Three elements of every intranet strategy
Intranet strategies vary from 100-page formal documents to informal plans that can be conveyed verbally in a lift. Some strategies cover the coming six months, while others stretch out to encompass five-year timescales.
Regardless of the scope and duration of the plans, successful strategies all build on a common narrative structure that describes:
- where we’ve been
- what we’re doing right now
- what comes next
This basic structure helps intranet teams to give shape to their strategy development efforts, and ensures that nothing is missed.
Where we’ve been
Intranets are generally the product of a long history of changes and organic evolution, which provides vital context for the planned improvements.
Strategies need to outline:
- history of the intranet
- current intranet problems and issues
- results of research conducted
- staff needs and points of pain
- what has already been delivered or improved
- why the intranet can’t remain in its current state (the case for change)

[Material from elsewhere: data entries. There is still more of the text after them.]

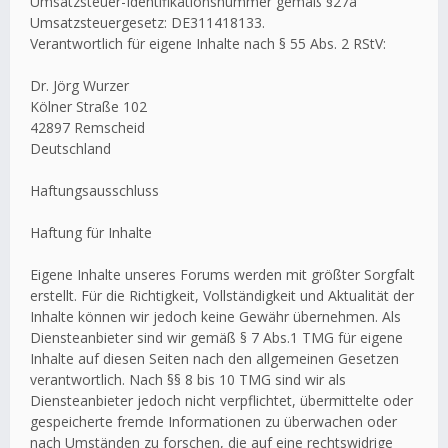
Umsatzsteuer-Identifikationsnummer gemäß §27a
Umsatzsteuergesetz: DE311418133.
Verantwortlich für eigene Inhalte nach § 55 Abs. 2 RStV:
Dr. Jörg Wurzer
Kölner Straße 102
42897 Remscheid
Deutschland
Haftungsausschluss
Haftung für Inhalte
Eigene Inhalte unseres Forums werden mit größter Sorgfalt
erstellt. Für die Richtigkeit, Vollständigkeit und Aktualität der
Inhalte können wir jedoch keine Gewähr übernehmen. Als
Diensteanbieter sind wir gemäß § 7 Abs.1 TMG für eigene
Inhalte auf diesen Seiten nach den allgemeinen Gesetzen
verantwortlich. Nach §§ 8 bis 10 TMG sind wir als
Diensteanbieter jedoch nicht verpflichtet, übermittelte oder
gespeicherte fremde Informationen zu überwachen oder
nach Umständen zu forschen, die auf eine rechtswidrige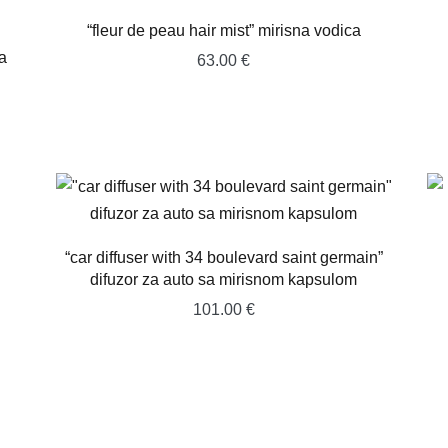
“fleur de peau hair mist” mirisna vodica
a
63.00
€
“car diffuser with 34 boulevard saint germain”
difuzor za auto sa mirisnom kapsulom
101.00
€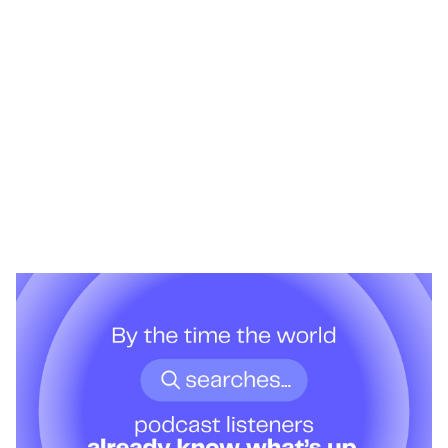
Heading 1
Heading 2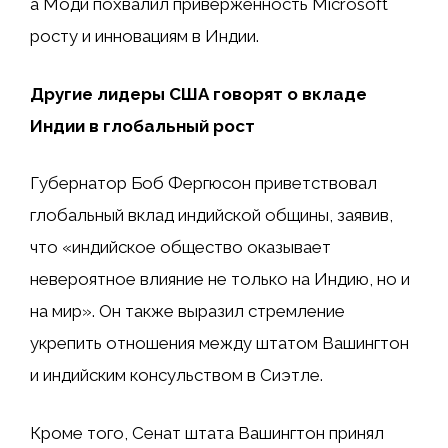
а Моди похвалил приверженность Microsoft
росту и инновациям в Индии.
Другие лидеры США говорят о вкладе
Индии в глобальный рост
Губернатор Боб Фергюсон приветствовал
глобальный вклад индийской общины, заявив,
что «индийское общество оказывает
невероятное влияние не только на Индию, но и
на мир». Он также выразил стремление
укрепить отношения между штатом Вашингтон
и индийским консульством в Сиэтле.
Кроме того, Сенат штата Вашингтон принял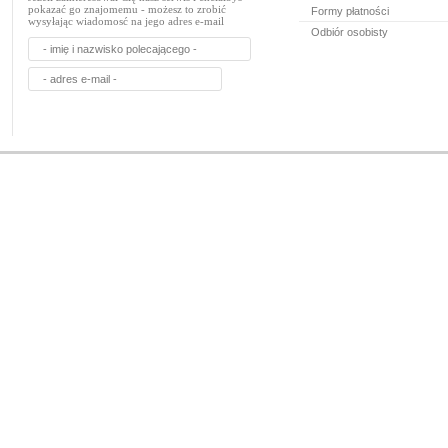
pokazać go znajomemu - możesz to zrobić
Formy płatności
wysyłając wiadomosć na jego adres e-mail
Odbiór osobisty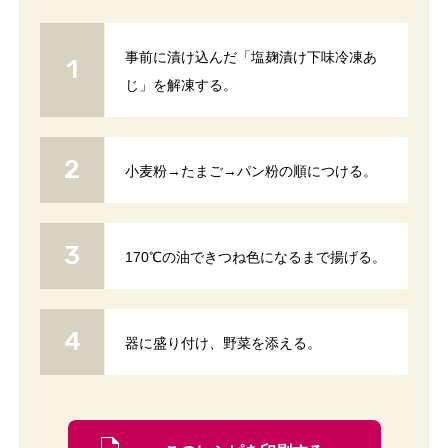
事前に漬け込んだ「塩麹漬け下味冷凍あ
じ」を解凍する。
小麦粉→たまご→パン粉の順につける。
170℃の油できつね色になるまで揚げる。
器に盛り付け、野菜を添える。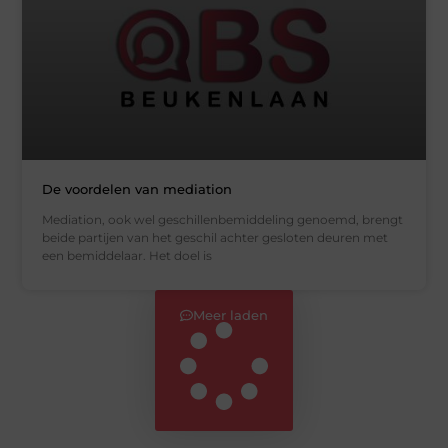
De voordelen van mediation
Mediation, ook wel geschillenbemiddeling genoemd, brengt
beide partijen van het geschil achter gesloten deuren met
een bemiddelaar. Het doel is
Meer laden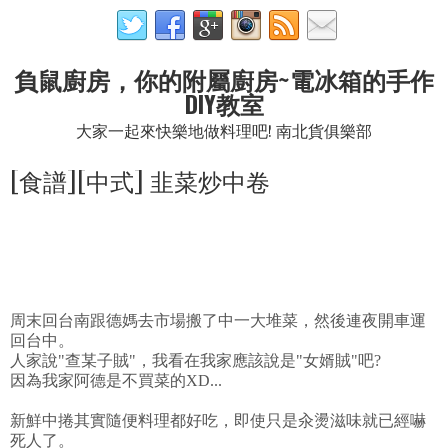
負鼠廚房，你的附屬廚房~電冰箱的手作
DIY教室
大家一起來快樂地做料理吧! 南北貨俱樂部
[食譜][中式] 韭菜炒中卷
周末回台南跟德媽去市場搬了中一大堆菜，然後連夜開車運
回台中。
人家說"查某子賊"，我看在我家應該說是"女婿賊"吧?
因為我家阿德是不買菜的XD...
新鮮中捲其實隨便料理都好吃，即使只是汆燙滋味就已經嚇
死人了。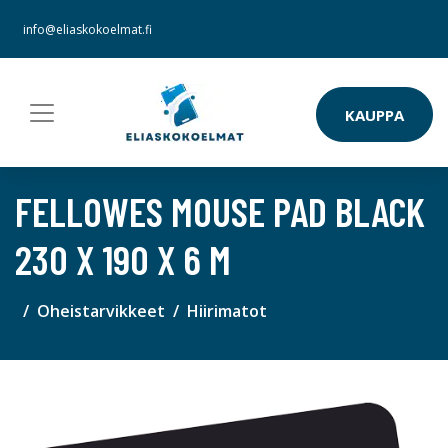
info@eliaskokoelmat.fi
KAUPPA
FELLOWES MOUSE PAD BLACK
230 X 190 X 6 M
Oheistarvikkeet
Hiirimatot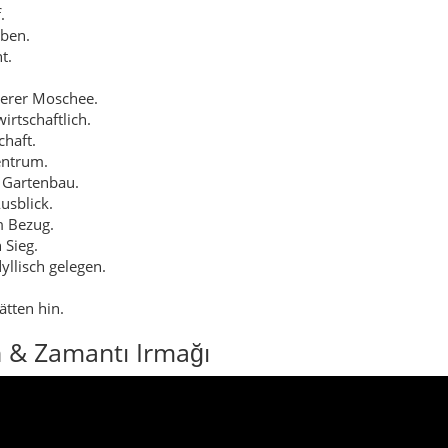
ätten hin.
 & Zamantı Irmağı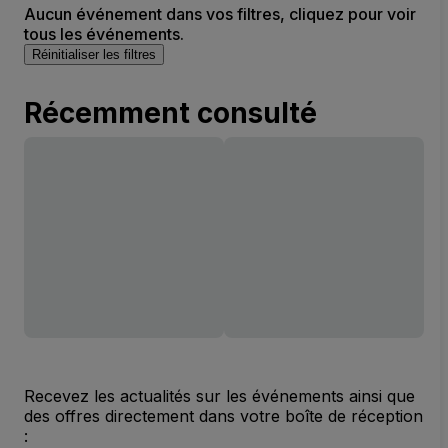
Aucun événement dans vos filtres, cliquez pour voir
tous les événements.
Réinitialiser les filtres
Récemment consulté
Recevez les actualités sur les événements ainsi que
des offres directement dans votre boîte de réception
: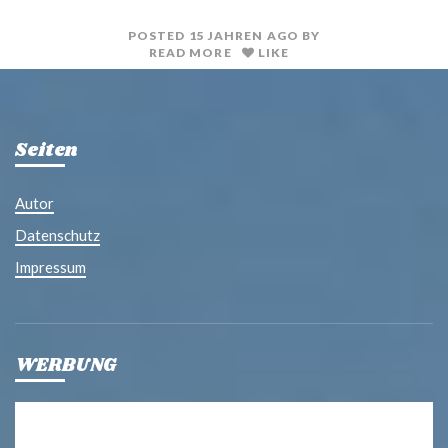
t
l
POSTED
15 JAHREN
AGO
BY
READ MORE
LIKE
Seiten
Autor
Datenschutz
Impressum
WERBUNG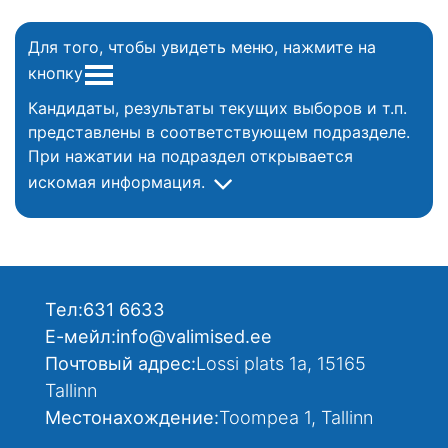
Для того, чтобы увидеть меню, нажмите на
кнопку
Кандидаты, результаты текущих выборов и т.п.
представлены в соответствующем подразделе.
При нажатии на подраздел открывается
искомая информация.
Тел:
631 6633
Е-мейл:
info@valimised.ee
Почтовый адрес:
Lossi plats 1a, 15165
Tallinn
Местонахождение:
Toompea 1, Tallinn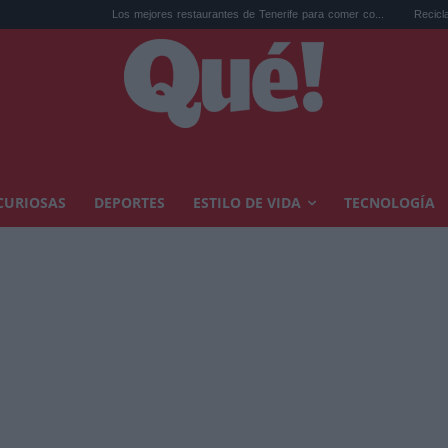
Los mejores restaurantes de Tenerife para comer co...
Reciclar cápsulas de caf
CURIOSAS
DEPORTES
ESTILO DE VIDA
TECNOLOGÍA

Beware of getting caught up in describing the history and current state of the intranet, however, as the past can easily overwhelm discussions of the future.
What we’re doing right now
Intranet teams must clearly outline the planned work that will be done to improve or enhance their sites, including specific deliverables or features. This typically covers a six- or 12-month timeframe.
This is the weakest part of intranet strategies, and some teams never produce a concrete project plan. Without this, teams struggle to gain the necessary support at the outset of the project, and to deliver the hoped-for improvements.
Good strategies outline:
- what will be delivered or improved
- timeframes and milestones
- who will do the work
- resources and support required
- dependencies on technology and other projects
- business benefits of the improvements
While this should be succinct, it also needs to be robust enough to form a foundation for the actual work to be done.
What comes next
Strategies are incomplete without providing a long-term view of where the intranet will be heading. This ensures that activities conducted across the business align to produce a coherent outcome.
This strategic view should cover at least a year beyond immediate improvements, and may stretch out to three or even five years.
Strategies should outline:
- long-term vision for the intranet
- further improvements required beyond current activities
- strategic and business-wide benefits
- how the intranet fits in the context of broader enterprise systems and plans
Note that the ‘big picture’ view of intranets is often the element that most engages senior managers and key stakeholders.
Treat these three elements as a snapshot of the intranet journey. As improvements are delivered, they move from ‘what we’re doing right now’ into ‘where we’ve been’. Items in ‘what comes next’ then move into current concrete plans.
At any given point, intranet teams must be able to describe, and provide in written form, all three of these elements when required.
(Thanks to Harry Max for the insights that led to this article.)